それにも関わらず、なぜ日本マイクロソフトは公共機関向けクラウドビジネスに関する会見を行なったのだろうか。
それは、日本における公共機関向けクラウドビジネスが新たなフェーズへと入ってきたことが大きい。つまり、「ギア」が一段アップしたタイミングが「今」ということになるのだ。
最大の変化は、国内データセンターの開設
では、どんな進化が、日本マイクロソフトの公共機関向けクラウドビジネスで起こっているのか。
最大の変化は、国内データセンターの開設である。
日本マイクロソフトは、今年2月から「Microsoft Azure」の国内データセンターを稼働させたのに続き、12月には統合型情報共有クラウドサービス「Microsoft Office 365」、来年早々には統合型CRMアプリケーションサービス「Microsoft Dynamics CRM Online」においても、国内データセンターを稼働させ、それぞれ国内データセンターからサービスを提供する。
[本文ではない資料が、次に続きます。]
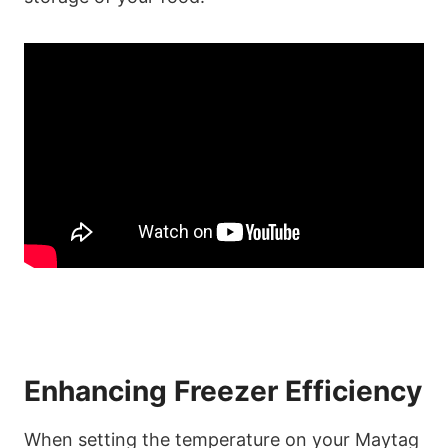
Enhancing Freezer Efficiency
When setting the temperature on your Maytag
これにより、主要パブリッククラウドサービスのすべてを国内データセンターから提供するとともに、東日本と西日本の2ヵ所の国内データセンターからサービスを提供する体制としたことで、国内のデータセンターだけでデータバックアップができる環境を実現した。
「政府や官公庁、自治体といった行政のほか、教育、医療といった公共機関のユーザーにとっても、日本マイクロソフトのパブリッククラウドサービスを利用しやすい環境が整った」と、日本マイクロソフト 執行役常務パブリックセクター担当の織田浩義氏は自信をみせる。
織田執行役常務によると、「今年2月に、Microsoft Azure向けに日本データセンターを開設して以降、公共機関のお客様からとてつもなく多くの引き合いをいただいている」とする。これがさらに加速する環境が整ったわけだ。